[EXTRACTED MATERIAL — start]

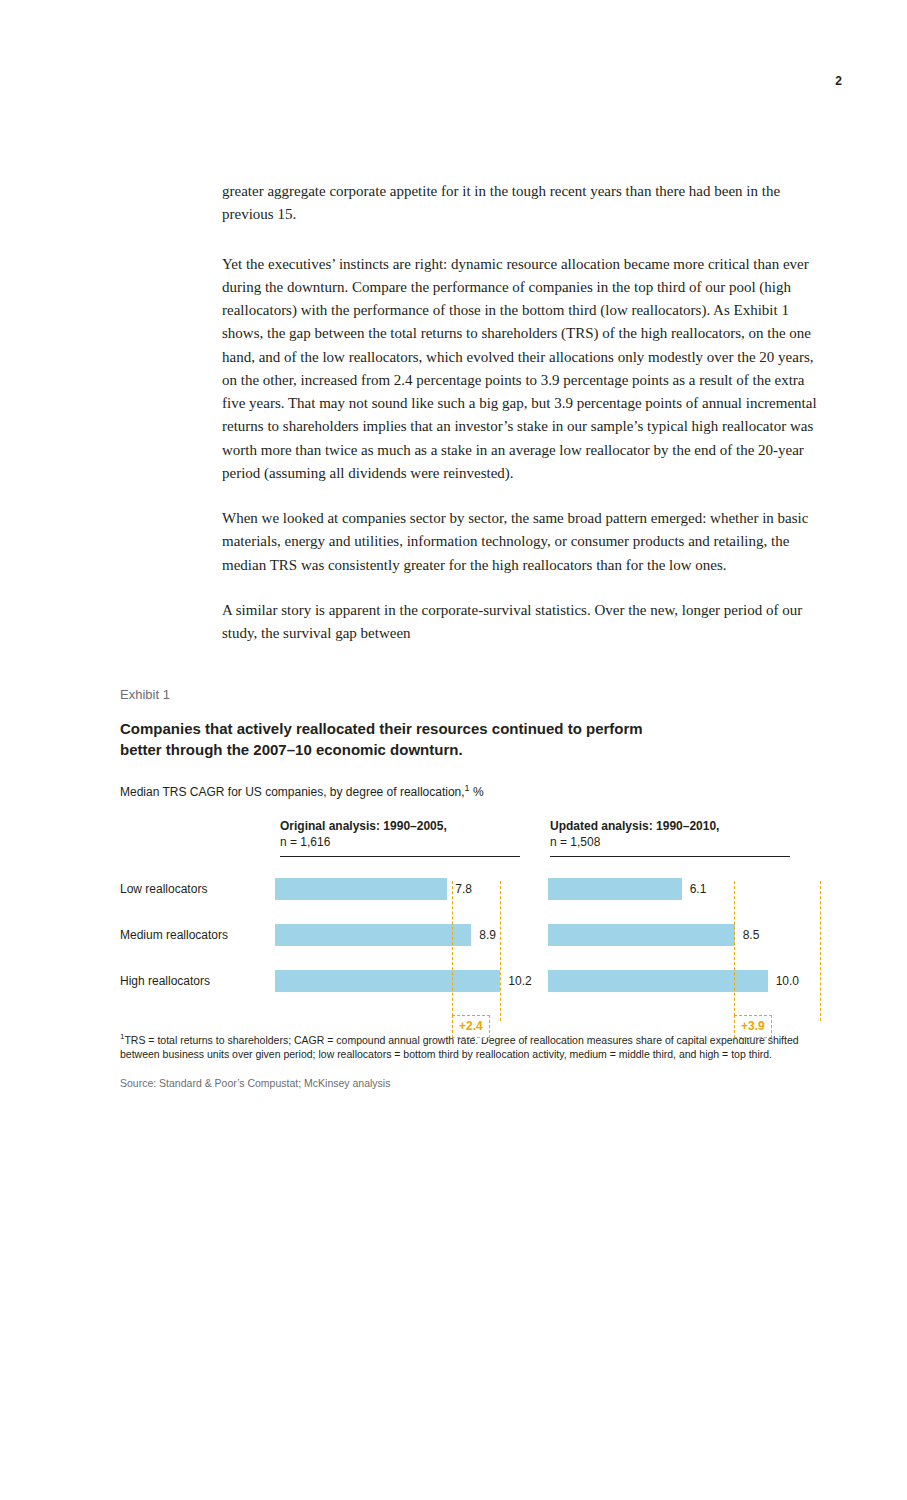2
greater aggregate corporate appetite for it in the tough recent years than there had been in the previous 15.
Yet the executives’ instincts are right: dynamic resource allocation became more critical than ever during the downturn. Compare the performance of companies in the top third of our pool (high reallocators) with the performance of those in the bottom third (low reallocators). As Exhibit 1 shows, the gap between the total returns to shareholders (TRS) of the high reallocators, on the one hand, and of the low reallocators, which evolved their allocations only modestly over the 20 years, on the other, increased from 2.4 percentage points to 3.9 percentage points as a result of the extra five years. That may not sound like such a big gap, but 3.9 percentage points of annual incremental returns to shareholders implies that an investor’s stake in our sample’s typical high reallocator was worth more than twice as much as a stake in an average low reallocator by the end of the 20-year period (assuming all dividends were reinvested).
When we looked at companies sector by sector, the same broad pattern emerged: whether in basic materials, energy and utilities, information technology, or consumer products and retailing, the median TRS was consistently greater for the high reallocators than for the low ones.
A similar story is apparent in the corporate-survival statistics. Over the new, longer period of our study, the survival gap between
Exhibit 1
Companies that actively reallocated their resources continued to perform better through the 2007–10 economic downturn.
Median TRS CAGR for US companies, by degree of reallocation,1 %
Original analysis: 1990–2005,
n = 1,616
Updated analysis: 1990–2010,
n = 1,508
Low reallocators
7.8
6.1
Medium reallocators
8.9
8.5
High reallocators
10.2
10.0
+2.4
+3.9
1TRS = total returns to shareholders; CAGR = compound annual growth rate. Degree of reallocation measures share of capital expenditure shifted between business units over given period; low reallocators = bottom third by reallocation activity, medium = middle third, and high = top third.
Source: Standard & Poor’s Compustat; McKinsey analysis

[EXTRACTED MATERIAL — finish]

▶ **THE TASK**
Retype every entry above exactly, leaving out the pictures.

▶ **WRITTEN RESPONSE**
2
greater aggregate corporate appetite for it in the tough recent years than there had been in the previous 15.
Yet the executives’ instincts are right: dynamic resource allocation became more critical than ever during the downturn. Compare the performance of companies in the top third of our pool (high reallocators) with the performance of those in the bottom third (low reallocators). As Exhibit 1 shows, the gap between the total returns to shareholders (TRS) of the high reallocators, on the one hand, and of the low reallocators, which evolved their allocations only modestly over the 20 years, on the other, increased from 2.4 percentage points to 3.9 percentage points as a result of the extra five years. That may not sound like such a big gap, but 3.9 percentage points of annual incremental returns to shareholders implies that an investor’s stake in our sample’s typical high reallocator was worth more than twice as much as a stake in an average low reallocator by the end of the 20-year period (assuming all dividends were reinvested).
When we looked at companies sector by sector, the same broad pattern emerged: whether in basic materials, energy and utilities, information technology, or consumer products and retailing, the median TRS was consistently greater for the high reallocators than for the low ones.
A similar story is apparent in the corporate-survival statistics. Over the new, longer period of our study, the survival gap between
Exhibit 1
Companies that actively reallocated their resources continued to perform better through the 2007–10 economic downturn.
Median TRS CAGR for US companies, by degree of reallocation,1 %
Original analysis: 1990–2005,
n = 1,616
Updated analysis: 1990–2010,
n = 1,508
Low reallocators
7.8
6.1
Medium reallocators
8.9
8.5
High reallocators
10.2
10.0
+2.4
+3.9
1TRS = total returns to shareholders; CAGR = compound annual growth rate. Degree of reallocation measures share of capital expenditure shifted between business units over given period; low reallocators = bottom third by reallocation activity, medium = middle third, and high = top third.
Source: Standard & Poor’s Compustat; McKinsey analysis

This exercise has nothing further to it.